I’ve noticed this tends to happen to me more and more these days. I’ll be sitting in my car driving home and my thoughts turn into worries. 

Or I’ll be standing at the self-checkout at 7 a.m. on a Saturday when there’s no one around and my mind turns into a whirlwind of trepidation.

Yet, if I’m at work and one of the co-workers I talk to is nearby, I focus on talking to them and listening to what they have to say. If you take that variable away, my mind begins to wander.

This happens to me at slow points during my day and no, it doesn’t matter where I am. 

I could be at home, at school, at work, driving to Williamsport, or doing just about anything. My mind just won’t settle down.
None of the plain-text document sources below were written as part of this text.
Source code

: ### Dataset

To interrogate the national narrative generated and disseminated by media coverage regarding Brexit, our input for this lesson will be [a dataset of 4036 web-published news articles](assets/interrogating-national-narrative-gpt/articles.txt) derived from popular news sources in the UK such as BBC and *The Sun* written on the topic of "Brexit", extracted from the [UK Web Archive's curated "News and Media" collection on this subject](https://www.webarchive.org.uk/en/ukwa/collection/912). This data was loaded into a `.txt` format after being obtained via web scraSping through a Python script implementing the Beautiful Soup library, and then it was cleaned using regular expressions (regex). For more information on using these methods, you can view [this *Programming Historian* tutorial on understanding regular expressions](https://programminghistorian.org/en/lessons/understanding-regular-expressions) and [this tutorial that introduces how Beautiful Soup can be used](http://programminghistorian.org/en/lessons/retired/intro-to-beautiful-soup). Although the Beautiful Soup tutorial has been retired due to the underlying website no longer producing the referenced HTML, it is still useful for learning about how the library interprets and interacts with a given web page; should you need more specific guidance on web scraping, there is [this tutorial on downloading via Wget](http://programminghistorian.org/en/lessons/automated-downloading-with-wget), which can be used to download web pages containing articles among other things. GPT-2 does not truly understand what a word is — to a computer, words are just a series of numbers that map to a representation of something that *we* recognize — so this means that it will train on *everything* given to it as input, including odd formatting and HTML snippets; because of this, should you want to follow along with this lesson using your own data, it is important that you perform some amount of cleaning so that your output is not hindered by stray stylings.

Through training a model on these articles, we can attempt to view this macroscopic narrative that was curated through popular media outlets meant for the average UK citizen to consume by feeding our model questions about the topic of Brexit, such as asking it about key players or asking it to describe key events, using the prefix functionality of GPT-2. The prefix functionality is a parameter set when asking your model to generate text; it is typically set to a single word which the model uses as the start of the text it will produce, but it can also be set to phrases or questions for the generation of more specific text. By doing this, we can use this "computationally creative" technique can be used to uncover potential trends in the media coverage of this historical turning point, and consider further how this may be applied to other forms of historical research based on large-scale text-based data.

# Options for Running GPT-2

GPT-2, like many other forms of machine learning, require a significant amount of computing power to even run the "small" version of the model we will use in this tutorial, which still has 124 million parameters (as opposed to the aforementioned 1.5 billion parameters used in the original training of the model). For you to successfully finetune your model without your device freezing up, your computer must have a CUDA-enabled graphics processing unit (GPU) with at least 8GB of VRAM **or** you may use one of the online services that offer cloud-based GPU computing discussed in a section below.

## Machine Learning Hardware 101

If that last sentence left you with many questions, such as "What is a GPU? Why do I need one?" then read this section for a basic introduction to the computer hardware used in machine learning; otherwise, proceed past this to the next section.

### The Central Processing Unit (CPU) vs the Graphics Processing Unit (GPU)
To try and combat this the past few days, I’ve tried a few different tactics. My room is usually a mess, so I decided to pull up my Spotify on my TV, play my ‘Favorites’ playlist, and clean my room while bopping around to music. It worked.

I also chose to play music as I got around for school while lip-syncing and dancing and, sure enough, it worked. And it made me feel good, too.

I don’t know if any of you experience this same problem, but if you do, I suggest trying to find something to focus your attention on. 

It could be literally anything. Put on that movie you’ve been waiting to see. Throw yourself a dance party. Clean your room. Write a story. Draw a picture. Hang out with friends. Bake some cookies or play a sport.

Granted, I just tried this within the last week, but I’ve actually made this observation before. 

Last summer, I got out the big sketch book I have and never use and decided to draw a picture one day and found myself feeling happier and less worried.

The problem is, of course, staying committed to keeping your mind focused. I’ve yet to be successful in this area, but I think it’s important we all try. 

It’s a process; it will take time to make progress. I’m at least willing to try. I can only hope you are too.

Kristin is a junior English major and Assistant Opinions and Editorial Editor for the Voice.